Andy Furniss wrote:
Jonathan Morton wrote:

On 29 Apr, 2017, at 18:11, Andy Furniss <[email protected]> wrote:

With the ingress param shaping at 1mbit 5 tcps (cubic or bbr) really destroys latency.

With the caveat that my test may be flawed, I am currently suspecting that cake cobalt head + ingress param and a low rate
is buggy.

That’s odd, since I’m currently dogfooding it at 512Kbit, and it works fine like that. Not to the point of wanting to play online games while torrenting and downloading Steam updates, but that
sort of limitation comes with the territory.

With a game updater that uses *80* web-seeds simultaneously (a libtorrent quirk which should get patched in the next version), I
can still reliably use my Web browser and e-mail on a second
machine; these are things that start to fail intermittently over
about 2 seconds RTT, and I’ve measured this ISP at 45 seconds
without modification.

■ Brief ■
According to the email exchange above, what round-trip time was measured on the ISP without modification?

■ Extracted records ■
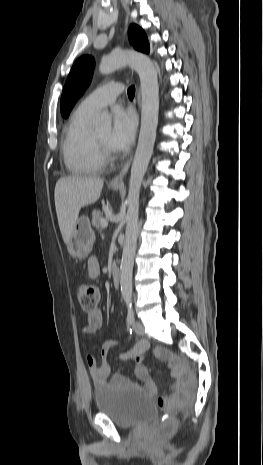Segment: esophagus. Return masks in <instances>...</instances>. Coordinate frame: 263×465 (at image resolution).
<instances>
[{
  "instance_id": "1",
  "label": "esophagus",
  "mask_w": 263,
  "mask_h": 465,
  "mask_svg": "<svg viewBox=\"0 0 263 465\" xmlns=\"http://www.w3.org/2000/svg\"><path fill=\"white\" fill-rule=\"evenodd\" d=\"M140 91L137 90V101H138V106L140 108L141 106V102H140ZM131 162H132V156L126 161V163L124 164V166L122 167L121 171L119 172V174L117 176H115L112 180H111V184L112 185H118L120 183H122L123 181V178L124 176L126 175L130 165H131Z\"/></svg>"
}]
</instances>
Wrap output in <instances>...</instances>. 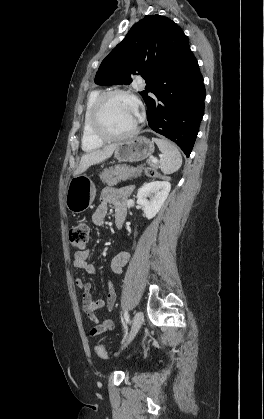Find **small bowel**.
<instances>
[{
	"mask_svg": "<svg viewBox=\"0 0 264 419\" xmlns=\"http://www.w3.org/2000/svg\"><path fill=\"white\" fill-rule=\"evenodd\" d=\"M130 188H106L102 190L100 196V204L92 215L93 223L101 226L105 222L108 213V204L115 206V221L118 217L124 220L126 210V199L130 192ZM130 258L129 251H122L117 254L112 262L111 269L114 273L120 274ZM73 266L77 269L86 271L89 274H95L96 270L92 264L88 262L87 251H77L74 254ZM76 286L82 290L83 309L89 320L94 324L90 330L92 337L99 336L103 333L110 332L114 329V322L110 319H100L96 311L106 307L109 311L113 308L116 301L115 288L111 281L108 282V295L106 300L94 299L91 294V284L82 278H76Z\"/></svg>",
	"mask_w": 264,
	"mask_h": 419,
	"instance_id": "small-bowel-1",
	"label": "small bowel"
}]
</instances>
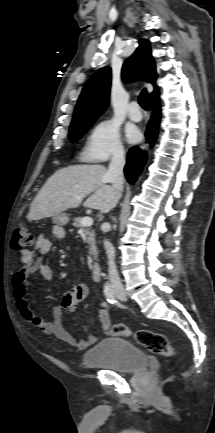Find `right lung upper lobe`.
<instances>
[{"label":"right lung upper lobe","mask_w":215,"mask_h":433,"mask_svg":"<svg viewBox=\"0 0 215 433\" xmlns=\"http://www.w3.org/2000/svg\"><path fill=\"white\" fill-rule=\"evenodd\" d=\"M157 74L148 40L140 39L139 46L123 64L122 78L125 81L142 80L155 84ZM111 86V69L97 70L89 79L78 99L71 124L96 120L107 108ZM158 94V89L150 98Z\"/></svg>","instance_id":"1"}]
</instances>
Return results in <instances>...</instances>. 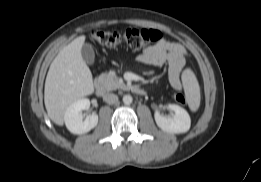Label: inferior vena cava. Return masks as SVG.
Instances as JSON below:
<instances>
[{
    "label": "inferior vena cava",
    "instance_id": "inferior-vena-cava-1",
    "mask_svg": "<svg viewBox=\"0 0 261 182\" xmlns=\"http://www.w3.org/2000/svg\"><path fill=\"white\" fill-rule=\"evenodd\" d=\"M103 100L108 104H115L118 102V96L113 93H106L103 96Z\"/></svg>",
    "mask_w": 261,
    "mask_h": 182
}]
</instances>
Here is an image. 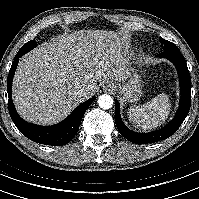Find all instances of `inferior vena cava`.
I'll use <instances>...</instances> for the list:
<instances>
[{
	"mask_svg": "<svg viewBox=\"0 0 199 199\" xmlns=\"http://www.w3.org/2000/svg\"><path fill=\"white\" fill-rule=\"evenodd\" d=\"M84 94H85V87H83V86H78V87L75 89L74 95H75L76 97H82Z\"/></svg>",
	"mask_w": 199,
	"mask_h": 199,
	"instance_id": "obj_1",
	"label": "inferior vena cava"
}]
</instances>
---
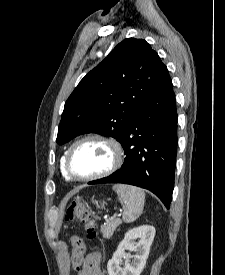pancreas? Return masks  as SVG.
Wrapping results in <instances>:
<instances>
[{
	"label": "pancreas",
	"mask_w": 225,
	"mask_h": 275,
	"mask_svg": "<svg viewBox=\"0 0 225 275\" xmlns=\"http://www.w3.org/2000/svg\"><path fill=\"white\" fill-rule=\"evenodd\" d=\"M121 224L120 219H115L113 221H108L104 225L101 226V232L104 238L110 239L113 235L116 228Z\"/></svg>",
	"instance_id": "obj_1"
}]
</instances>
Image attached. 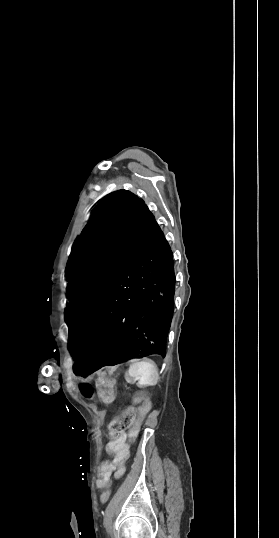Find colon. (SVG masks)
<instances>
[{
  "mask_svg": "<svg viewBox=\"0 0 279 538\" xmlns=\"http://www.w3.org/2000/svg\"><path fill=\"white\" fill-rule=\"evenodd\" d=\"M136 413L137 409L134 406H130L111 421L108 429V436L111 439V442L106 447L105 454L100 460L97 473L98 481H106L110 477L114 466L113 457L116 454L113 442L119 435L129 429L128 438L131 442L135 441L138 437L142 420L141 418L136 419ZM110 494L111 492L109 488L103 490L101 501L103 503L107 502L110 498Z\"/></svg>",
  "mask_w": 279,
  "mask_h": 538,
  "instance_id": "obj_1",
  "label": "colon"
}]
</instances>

■ Exercise result ■
45 seconds.